Recidiviz turns the tangled data trapped inside prison, parole and probation systems into tools that help people go home sooner.
SAN FRANCISCO, CA - NONPROFIT - EST. 2019
THE MARK. Recidiviz - a name that borrows from "recidivism," the exact outcome the company is built to shrink. A nonprofit that ships software.
Somewhere in a corrections office - Idaho, maybe Missouri, maybe Arizona - a case manager sits down to a screen that would have been impossible a few years ago. The numbers that used to live in a dozen incompatible databases now sit in one place. Who's eligible for release. Who's due for a check-in. Which returning citizen still needs housing lined up before Friday.
That quiet screen is the whole point of Recidiviz. Not a protest. Not a policy paper. A working tool. The San Francisco nonprofit built its reputation on an unglamorous premise: you cannot fix what you cannot see, and America's justice systems had made themselves nearly impossible to see. Data sat in silos that didn't talk to each other. Agencies couldn't answer basic questions about their own populations. Reform stalled at the same wall every time - "we don't have the data."
Recidiviz set out to remove that excuse. Its platform ingests information from fragmented corrections, parole and probation systems, links it, standardizes it, and hands it back as dashboards, alerts and analyses that staff actually use. The result is less a piece of software than a pair of glasses for an entire bureaucracy.
"We stitch together data from fragmented systems to give decision-makers the information they need to improve outcomes."
During COVID-19, North Dakota - Recidiviz's first partner state - reduced its prison population by roughly 25%. Not with a new law. With better information about who could safely go home.
Pull data from disconnected corrections, parole and probation systems.
Link and clean it into one consistent, open-source model.
Flag people eligible for release, reduced supervision or programs.
Staff review, keep the human in the loop, and make the call.
An open-source data platform that ingests, links and standardizes justice data and exposes it as usable dashboards and analyses for government agencies.
Combines state policy, case data and vetted community resources with large language models - and human oversight - to draft personalized reentry plans for treatment, housing and jobs.
Automatically identifies people eligible for early release or reduced supervision, so staff can act on policy in real time instead of by hand.
Public-facing dashboards that increase transparency into how state systems function - including outcome trends and racial disparities.
Recidiviz took a different path. Its Case Planning Assistant drafts a reentry plan - the case manager always makes the final call. The tool clears the desk so human judgment has room to happen.
Early results: about an hour saved per initial assessment, and roughly 20 minutes per reassessment. That's time redirected from paperwork back to people. In March 2026, Fast Company named Recidiviz one of its Most Innovative Companies for exactly this work.

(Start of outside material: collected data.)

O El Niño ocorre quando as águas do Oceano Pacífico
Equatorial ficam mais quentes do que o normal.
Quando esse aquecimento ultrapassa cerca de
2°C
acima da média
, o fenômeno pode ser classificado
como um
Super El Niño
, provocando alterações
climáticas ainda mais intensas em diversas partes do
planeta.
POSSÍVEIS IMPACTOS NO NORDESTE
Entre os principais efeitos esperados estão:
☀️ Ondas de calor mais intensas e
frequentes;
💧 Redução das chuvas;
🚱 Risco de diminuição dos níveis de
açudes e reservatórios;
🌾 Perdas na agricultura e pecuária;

A Stanford symbolic-systems grad who worked at Opower and Google - and once taught acrobatics to gang members in Brazil. A family member's time in the system made the mission personal. TIME100 Next, Forbes 30 Under 30, TED Fellow.
Previously a principal engineer at Opower. Helped turn an after-hours volunteer idea at Google into an open-source platform now used by corrections agencies across the political spectrum.
"The tools are built to keep the human in the loop - the case manager always makes the final call."
Recidiviz runs on philanthropic grants plus contracts with state agencies - not profit. Its reported backers read like a who's-who that rarely shares a table: the Ford Foundation, the Schusterman Family Foundation, MacKenzie Scott, DRK Foundation, Blue Meridian Partners, and individual supporters including Jim Breyer, Vinod Khosla, Bill Ackman and Ashton Kutcher.
The old nonprofit model raises money to run campaigns. The Recidiviz model raises money to build tools people use every day. Guess which one moves the numbers.
The case manager closes the laptop. A plan is set - housing, treatment, a check-in date - and one more person has a real shot at not coming back. No new statute passed today. Just information, finally legible, put in the hands of the person closest to the decision. That is the unshowy revolution Recidiviz is running: fix the plumbing, and the rest gets a lot cheaper.